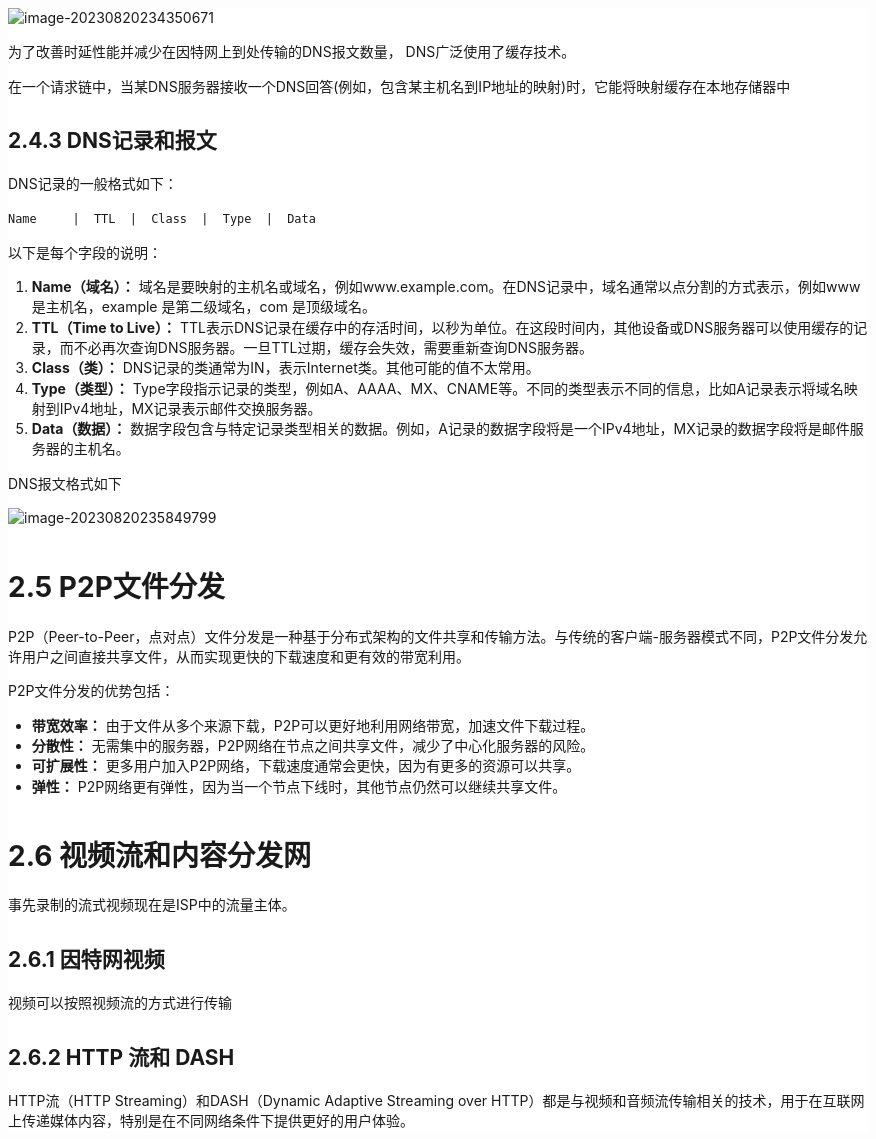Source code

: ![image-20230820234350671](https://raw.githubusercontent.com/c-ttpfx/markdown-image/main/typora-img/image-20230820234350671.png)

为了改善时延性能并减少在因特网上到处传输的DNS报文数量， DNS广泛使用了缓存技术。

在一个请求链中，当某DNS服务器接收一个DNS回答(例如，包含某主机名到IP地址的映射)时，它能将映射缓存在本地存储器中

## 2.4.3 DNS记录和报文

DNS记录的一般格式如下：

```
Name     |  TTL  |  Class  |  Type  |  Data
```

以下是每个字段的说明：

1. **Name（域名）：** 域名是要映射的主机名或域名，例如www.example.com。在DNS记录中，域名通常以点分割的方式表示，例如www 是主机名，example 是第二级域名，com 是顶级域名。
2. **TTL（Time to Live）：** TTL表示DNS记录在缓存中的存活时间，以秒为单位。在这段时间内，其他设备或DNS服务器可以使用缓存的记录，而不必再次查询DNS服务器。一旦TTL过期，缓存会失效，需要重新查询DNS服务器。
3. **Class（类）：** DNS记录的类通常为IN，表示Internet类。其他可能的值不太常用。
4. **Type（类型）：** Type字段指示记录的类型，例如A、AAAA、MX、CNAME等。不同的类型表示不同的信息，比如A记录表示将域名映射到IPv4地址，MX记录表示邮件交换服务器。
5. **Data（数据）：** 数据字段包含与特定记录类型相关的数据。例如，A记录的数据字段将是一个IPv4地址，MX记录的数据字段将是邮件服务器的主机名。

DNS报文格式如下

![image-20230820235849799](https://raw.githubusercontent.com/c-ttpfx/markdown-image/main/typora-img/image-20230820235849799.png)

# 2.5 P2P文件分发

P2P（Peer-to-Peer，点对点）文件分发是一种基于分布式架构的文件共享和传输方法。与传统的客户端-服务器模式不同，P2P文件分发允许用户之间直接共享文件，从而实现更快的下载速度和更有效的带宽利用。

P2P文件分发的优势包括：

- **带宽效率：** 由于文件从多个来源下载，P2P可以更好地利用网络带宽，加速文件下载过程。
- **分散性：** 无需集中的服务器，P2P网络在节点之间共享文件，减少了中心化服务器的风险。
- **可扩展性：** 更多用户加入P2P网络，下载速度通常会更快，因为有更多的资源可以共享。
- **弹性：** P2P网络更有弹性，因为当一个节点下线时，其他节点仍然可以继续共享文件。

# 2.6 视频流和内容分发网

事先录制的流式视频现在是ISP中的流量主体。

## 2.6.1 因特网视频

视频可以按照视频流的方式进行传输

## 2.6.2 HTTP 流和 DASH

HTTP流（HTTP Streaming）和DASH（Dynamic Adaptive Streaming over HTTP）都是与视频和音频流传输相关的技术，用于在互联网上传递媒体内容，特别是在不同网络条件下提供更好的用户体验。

------------

WORK TO BE COMPLETED: Copy the stretch of the records above that runs from the line with "3. **Class（类）：** DNS记录的类通常为IN，表示Internet类。其他可能的值不太常用。" through the line with "# 2.6 视频流和内容分发网". Both end lines belong in the copy, and nothing else does.

THE ANSWER:
3. **Class（类）：** DNS记录的类通常为IN，表示Internet类。其他可能的值不太常用。
4. **Type（类型）：** Type字段指示记录的类型，例如A、AAAA、MX、CNAME等。不同的类型表示不同的信息，比如A记录表示将域名映射到IPv4地址，MX记录表示邮件交换服务器。
5. **Data（数据）：** 数据字段包含与特定记录类型相关的数据。例如，A记录的数据字段将是一个IPv4地址，MX记录的数据字段将是邮件服务器的主机名。

DNS报文格式如下

![image-20230820235849799](https://raw.githubusercontent.com/c-ttpfx/markdown-image/main/typora-img/image-20230820235849799.png)

# 2.5 P2P文件分发

P2P（Peer-to-Peer，点对点）文件分发是一种基于分布式架构的文件共享和传输方法。与传统的客户端-服务器模式不同，P2P文件分发允许用户之间直接共享文件，从而实现更快的下载速度和更有效的带宽利用。

P2P文件分发的优势包括：

- **带宽效率：** 由于文件从多个来源下载，P2P可以更好地利用网络带宽，加速文件下载过程。
- **分散性：** 无需集中的服务器，P2P网络在节点之间共享文件，减少了中心化服务器的风险。
- **可扩展性：** 更多用户加入P2P网络，下载速度通常会更快，因为有更多的资源可以共享。
- **弹性：** P2P网络更有弹性，因为当一个节点下线时，其他节点仍然可以继续共享文件。

# 2.6 视频流和内容分发网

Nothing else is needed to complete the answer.